● What is needed
Each line that has the string "made" must be copied from the records below.

● Given data
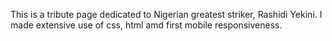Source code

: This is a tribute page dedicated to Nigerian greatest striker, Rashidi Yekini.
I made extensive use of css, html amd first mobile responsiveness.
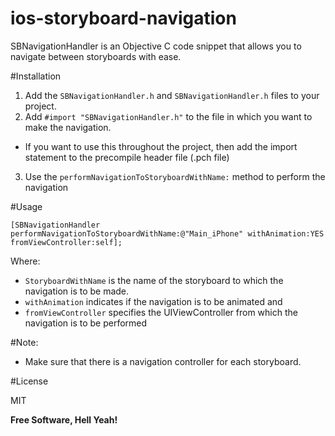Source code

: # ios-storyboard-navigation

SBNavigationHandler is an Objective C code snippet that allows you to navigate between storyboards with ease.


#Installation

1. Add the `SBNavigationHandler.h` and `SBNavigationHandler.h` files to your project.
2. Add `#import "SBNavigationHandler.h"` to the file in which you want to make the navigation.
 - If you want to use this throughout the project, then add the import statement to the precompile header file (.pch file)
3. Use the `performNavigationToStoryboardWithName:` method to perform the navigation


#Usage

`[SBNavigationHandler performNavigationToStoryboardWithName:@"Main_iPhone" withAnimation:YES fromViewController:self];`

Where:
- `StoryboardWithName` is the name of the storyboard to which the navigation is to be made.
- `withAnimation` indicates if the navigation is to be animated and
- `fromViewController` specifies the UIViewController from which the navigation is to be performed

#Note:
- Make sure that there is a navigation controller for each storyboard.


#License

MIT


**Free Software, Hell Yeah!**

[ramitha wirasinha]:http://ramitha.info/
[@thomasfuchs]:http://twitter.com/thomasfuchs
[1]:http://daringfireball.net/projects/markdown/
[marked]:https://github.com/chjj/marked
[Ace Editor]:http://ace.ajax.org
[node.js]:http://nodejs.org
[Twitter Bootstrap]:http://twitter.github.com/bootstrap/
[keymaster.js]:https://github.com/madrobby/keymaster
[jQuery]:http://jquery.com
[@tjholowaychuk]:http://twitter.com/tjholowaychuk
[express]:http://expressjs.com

● Solution for this task
I made extensive use of css, html amd first mobile responsiveness.
- `StoryboardWithName` is the name of the storyboard to which the navigation is to be made.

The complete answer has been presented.